We will do the same but for arrays of observations, actions, rewards, and next observations.

In [None]:
class QLearningAgent(TDAgent):
  def minibatch_step(self):
    # Get from the experience replay buffer a minibatch
    minibatch = random.sample(self.experience_replay, self.minibatch_size)
    # Separate in different arrays observations, actions, rewards, dones, and
    # next_observations.
    observations, actions, rewards, dones, next_observations = zip(*minibatch)
    # Convert them to np.arrays
    observations = np.array(observations)
    actions = np.array(actions)
    rewards = np.array(rewards, dtype=np.float64)
    dones = np.array(dones)
    next_observations = np.array(next_observations)

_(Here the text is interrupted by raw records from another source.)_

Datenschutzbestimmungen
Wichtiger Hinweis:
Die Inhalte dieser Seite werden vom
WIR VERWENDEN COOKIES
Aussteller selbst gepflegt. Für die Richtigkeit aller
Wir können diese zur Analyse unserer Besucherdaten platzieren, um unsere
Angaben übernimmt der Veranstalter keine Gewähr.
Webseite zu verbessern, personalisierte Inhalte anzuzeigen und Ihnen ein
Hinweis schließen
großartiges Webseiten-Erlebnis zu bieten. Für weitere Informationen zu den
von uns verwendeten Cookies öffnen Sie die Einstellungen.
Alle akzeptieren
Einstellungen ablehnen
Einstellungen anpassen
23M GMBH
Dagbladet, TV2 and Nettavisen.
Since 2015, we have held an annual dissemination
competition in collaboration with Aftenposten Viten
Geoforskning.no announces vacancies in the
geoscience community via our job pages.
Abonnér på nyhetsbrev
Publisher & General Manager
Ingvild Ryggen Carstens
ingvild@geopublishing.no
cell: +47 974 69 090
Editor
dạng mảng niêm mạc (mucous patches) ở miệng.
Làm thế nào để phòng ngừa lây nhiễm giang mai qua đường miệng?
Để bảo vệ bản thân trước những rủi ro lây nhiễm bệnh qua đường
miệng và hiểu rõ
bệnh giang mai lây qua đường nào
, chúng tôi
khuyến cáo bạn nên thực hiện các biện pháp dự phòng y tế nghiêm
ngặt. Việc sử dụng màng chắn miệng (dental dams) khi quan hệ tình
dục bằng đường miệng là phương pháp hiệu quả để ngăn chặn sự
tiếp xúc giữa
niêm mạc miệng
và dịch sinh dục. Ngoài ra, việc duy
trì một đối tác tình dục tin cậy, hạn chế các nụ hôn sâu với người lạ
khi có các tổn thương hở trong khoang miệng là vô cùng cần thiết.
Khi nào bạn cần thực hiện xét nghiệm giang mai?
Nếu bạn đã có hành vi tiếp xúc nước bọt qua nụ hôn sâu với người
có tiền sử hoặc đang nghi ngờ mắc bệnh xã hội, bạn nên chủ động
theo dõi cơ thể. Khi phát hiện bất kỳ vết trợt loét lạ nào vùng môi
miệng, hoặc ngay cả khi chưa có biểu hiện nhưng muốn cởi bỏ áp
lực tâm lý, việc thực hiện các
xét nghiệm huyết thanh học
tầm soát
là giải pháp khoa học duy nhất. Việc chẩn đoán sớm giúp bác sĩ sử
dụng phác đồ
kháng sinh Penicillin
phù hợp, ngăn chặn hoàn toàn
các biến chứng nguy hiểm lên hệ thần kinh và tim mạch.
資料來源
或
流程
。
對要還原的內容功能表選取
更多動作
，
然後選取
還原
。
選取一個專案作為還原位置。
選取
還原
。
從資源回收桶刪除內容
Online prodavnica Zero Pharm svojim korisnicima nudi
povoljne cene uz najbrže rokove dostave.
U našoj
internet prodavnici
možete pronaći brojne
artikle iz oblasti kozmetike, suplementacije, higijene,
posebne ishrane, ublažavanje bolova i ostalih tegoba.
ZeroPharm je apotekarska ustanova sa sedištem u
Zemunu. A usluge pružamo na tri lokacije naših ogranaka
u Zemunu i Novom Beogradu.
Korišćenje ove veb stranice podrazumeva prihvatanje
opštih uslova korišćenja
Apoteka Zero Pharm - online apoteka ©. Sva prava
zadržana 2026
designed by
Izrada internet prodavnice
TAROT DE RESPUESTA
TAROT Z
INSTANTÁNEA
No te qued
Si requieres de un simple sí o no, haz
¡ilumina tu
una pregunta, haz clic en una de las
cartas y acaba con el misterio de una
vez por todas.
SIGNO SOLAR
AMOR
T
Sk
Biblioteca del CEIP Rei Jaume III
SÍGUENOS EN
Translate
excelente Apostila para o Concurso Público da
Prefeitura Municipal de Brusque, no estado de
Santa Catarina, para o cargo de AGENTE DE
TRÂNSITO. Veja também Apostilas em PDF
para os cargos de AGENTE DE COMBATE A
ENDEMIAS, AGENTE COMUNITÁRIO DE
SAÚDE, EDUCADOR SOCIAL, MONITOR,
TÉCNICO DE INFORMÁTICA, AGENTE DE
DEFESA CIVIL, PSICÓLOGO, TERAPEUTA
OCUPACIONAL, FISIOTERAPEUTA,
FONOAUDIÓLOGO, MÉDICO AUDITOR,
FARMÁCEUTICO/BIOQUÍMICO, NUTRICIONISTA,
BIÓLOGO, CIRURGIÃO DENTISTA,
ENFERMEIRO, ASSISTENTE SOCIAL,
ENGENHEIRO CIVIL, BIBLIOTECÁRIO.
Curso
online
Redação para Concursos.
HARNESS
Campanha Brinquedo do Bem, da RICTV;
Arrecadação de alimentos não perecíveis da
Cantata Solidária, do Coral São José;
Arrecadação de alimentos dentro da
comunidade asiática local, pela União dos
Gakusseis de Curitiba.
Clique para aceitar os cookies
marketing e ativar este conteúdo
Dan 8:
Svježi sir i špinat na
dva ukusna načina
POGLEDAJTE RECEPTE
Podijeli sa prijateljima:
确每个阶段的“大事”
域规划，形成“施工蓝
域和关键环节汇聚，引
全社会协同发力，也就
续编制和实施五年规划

    # Instead of a single TD target, an array of TD targets is computed
    # For the final state, the TD target is the last reward.
    td_targets = np.copy(rewards)
    # For the rest of the states we need to add the expected return.
    td_targets[dones == False] += self.gamma * np.max(self.q_values[next_observations, :], axis=1)[dones == False]
    # Then do the Bellman update
    self.q_values[observations, actions] += self.alpha * (td_targets - self.q_values[observations, actions])

## Training

In [None]:
# Num of episodes to learn
EPISODES = 100
# Experience replay buffer size
MEMORY_SIZE = 2000
# Size of the batch extracted from the experience replay buffer
MINIBATCH_SIZE = 32

# Initialize the environment
env = gym.make('CliffWalking-v0', render_mode="rgb_array")

# Define agent
agent = QLearningAgent(num_states=env.observation_space.n, num_actions= env.action_space.n, gamma= 1.0, alpha= 0.9, epsilon=0.1, experience_replay_size= MEMORY_SIZE, minibatch_size=MINIBATCH_SIZE)
# Tracking the training
visit_count = np.zeros(agent.num_states)

total_steps = 0
for episode in range(EPISODES):
    # Reset episode variables and enviroment
    done = False
    observation, _ = env.reset()
    visit_count[observation] += 1
    while not done:
      total_steps += 1
      # Choose action
      action = agent.choose_e_greedy_action(observation)
      # Take a step in env
      next_observation, reward, terminated, truncated, _ = env.step(action)
      done = terminated or truncated

      # Append experience to the experience replay buffer
      agent.experience_replay.append((observation, action, reward, done, next_observation))
      # Check if the buffer has the minimum size for extracting a minibatch
      if len(agent.experience_replay) > agent.minibatch_size:
        # Have the agent update its Q-Values
        agent.minibatch_step()
      # Update agent observation to new one
      observation = next_observation
      visit_count[observation] += 1

## Training Evolution

In [None]:
fig = px.imshow(visit_count.reshape((4, 12)))
fig.show()

## Testing

In [None]:
observation, _ = env.reset()
done = False
images = []
while not done:
    action = agent.choose_policy_action(observation)
    observation, reward, terminated, truncated, _ = env.step(action)
    done = terminated or truncated
    image = env.render()
    images.append(image)

    if len(images) > 100:
        done = True

save_video(images, path='video/Q-Learning-with-experience.mp4')

Video saved.


## 1. The use of experience replay is expected to result in a different visit count compared to basic Q-learning. Experience replay helps the agent revisit and learn from past experiences, reducing the impact of temporal correlations in the training data. As a result, the agent's exploration and learning behavior can be more effective and stable.